As such, this marks both a provocative act of real-world political protest, and an audacious foray into genre filmmaking for the director—one which, at times, feels like an attempt to impose the conspiratorial, procedural mindset of mid-period Costa-Gavras upon a distinctly Islamic setting. Talky and largely static, confined mostly to claustrophobic interiors (shot in Hamburg) and filmed almost entirely in tight close-ups, the result is occasionally awkward, and, at 134 minutes, perhaps overly protracted—though, given that it’s a work about censorship, one feels slightly uneasy suggesting that it might benefit from being cut.
But the violence is unusually well-staged, and chillingly understated: one sequence, in particular—of a wheelchair-bound author succumbing to poison while, in the foreground, his killer idly picks at leftovers in his refrigerator—perfectly communicates the routine, almost dispassionate nature of cruelty in a dictatorship.
Still, it’s to Rasoulof’s credit that he allows shading in his depiction of this hell.
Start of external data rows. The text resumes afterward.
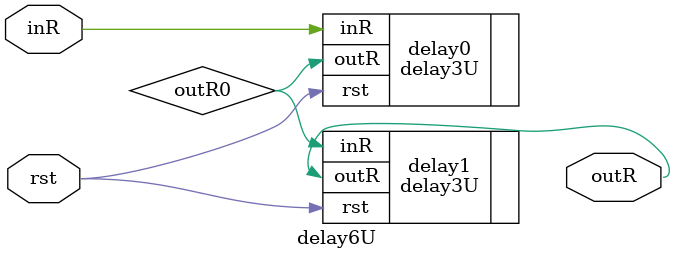
<source format=v>
`timescale 1ns / 1ps


module delay6U(
    inR, outR, rst
    );
    input inR;
    output outR;
    input rst;
    
    wire outR0;
    (*KEEP="TRUE"*)(*dont_touch = "yes"*)(*OPTIMIZE="OFF"*)delay3U delay0(.inR(inR), .outR(outR0), .rst(rst));
    (*KEEP="TRUE"*)(*dont_touch = "yes"*)(*OPTIMIZE="OFF"*)delay3U delay1(.inR(outR0), .outR(outR), .rst(rst));
    
endmodule

</source>
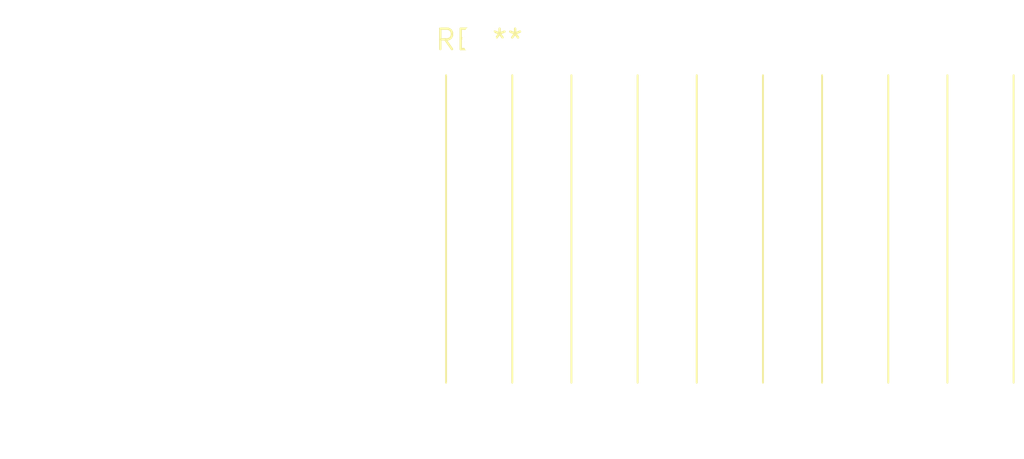
<source format=kicad_pcb>
(kicad_pcb (version 20240108) (generator pcbnew)

  (general
    (thickness 1.6)
  )

  (paper "A4")
  (layers
    (0 "F.Cu" signal)
    (31 "B.Cu" signal)
    (32 "B.Adhes" user "B.Adhesive")
    (33 "F.Adhes" user "F.Adhesive")
    (34 "B.Paste" user)
    (35 "F.Paste" user)
    (36 "B.SilkS" user "B.Silkscreen")
    (37 "F.SilkS" user "F.Silkscreen")
    (38 "B.Mask" user)
    (39 "F.Mask" user)
    (40 "Dwgs.User" user "User.Drawings")
    (41 "Cmts.User" user "User.Comments")
    (42 "Eco1.User" user "User.Eco1")
    (43 "Eco2.User" user "User.Eco2")
    (44 "Edge.Cuts" user)
    (45 "Margin" user)
    (46 "B.CrtYd" user "B.Courtyard")
    (47 "F.CrtYd" user "F.Courtyard")
    (48 "B.Fab" user)
    (49 "F.Fab" user)
    (50 "User.1" user)
    (51 "User.2" user)
    (52 "User.3" user)
    (53 "User.4" user)
    (54 "User.5" user)
    (55 "User.6" user)
    (56 "User.7" user)
    (57 "User.8" user)
    (58 "User.9" user)
  )

  (setup
    (pad_to_mask_clearance 0)
    (pcbplotparams
      (layerselection 0x00010fc_ffffffff)
      (plot_on_all_layers_selection 0x0000000_00000000)
      (disableapertmacros false)
      (usegerberextensions false)
      (usegerberattributes false)
      (usegerberadvancedattributes false)
      (creategerberjobfile false)
      (dashed_line_dash_ratio 12.000000)
      (dashed_line_gap_ratio 3.000000)
      (svgprecision 4)
      (plotframeref false)
      (viasonmask false)
      (mode 1)
      (useauxorigin false)
      (hpglpennumber 1)
      (hpglpenspeed 20)
      (hpglpendiameter 15.000000)
      (dxfpolygonmode false)
      (dxfimperialunits false)
      (dxfusepcbnewfont false)
      (psnegative false)
      (psa4output false)
      (plotreference false)
      (plotvalue false)
      (plotinvisibletext false)
      (sketchpadsonfab false)
      (subtractmaskfromsilk false)
      (outputformat 1)
      (mirror false)
      (drillshape 1)
      (scaleselection 1)
      (outputdirectory "")
    )
  )

  (net 0 "")

  (footprint "SolderWire-1.5sqmm_1x05_P7.8mm_D1.7mm_OD3.9mm_Relief" (layer "F.Cu") (at 0 0))

)

</source>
Some of the intellectuals are presented as pompous, vainglorious, egotistical; and Khosrow’s frequent, self-justifying appeals to religious piety—'Everything I’ve done," he wails, 'I’ve done for God"—attests to the impossibility in reconciling the conflicting demands of fundamentalism with a secular state. (It’s worth noting, too, the advanced age of each of the dissidents shown here; from the dismissive tone of the intellectuals’ discussions, you sense that the filmmaker might be none too impressed with the lack of direct political commitment among younger Iranians.) The film’s title comes from Bulgakov, a line from his great anti-Soviet satire The Master and Margarita. It’s high praise—but deserved—to note that Rasoulof belongs to the same broken but unbowed tradition. It’s a courageous film, and he’s a brave, admirable man.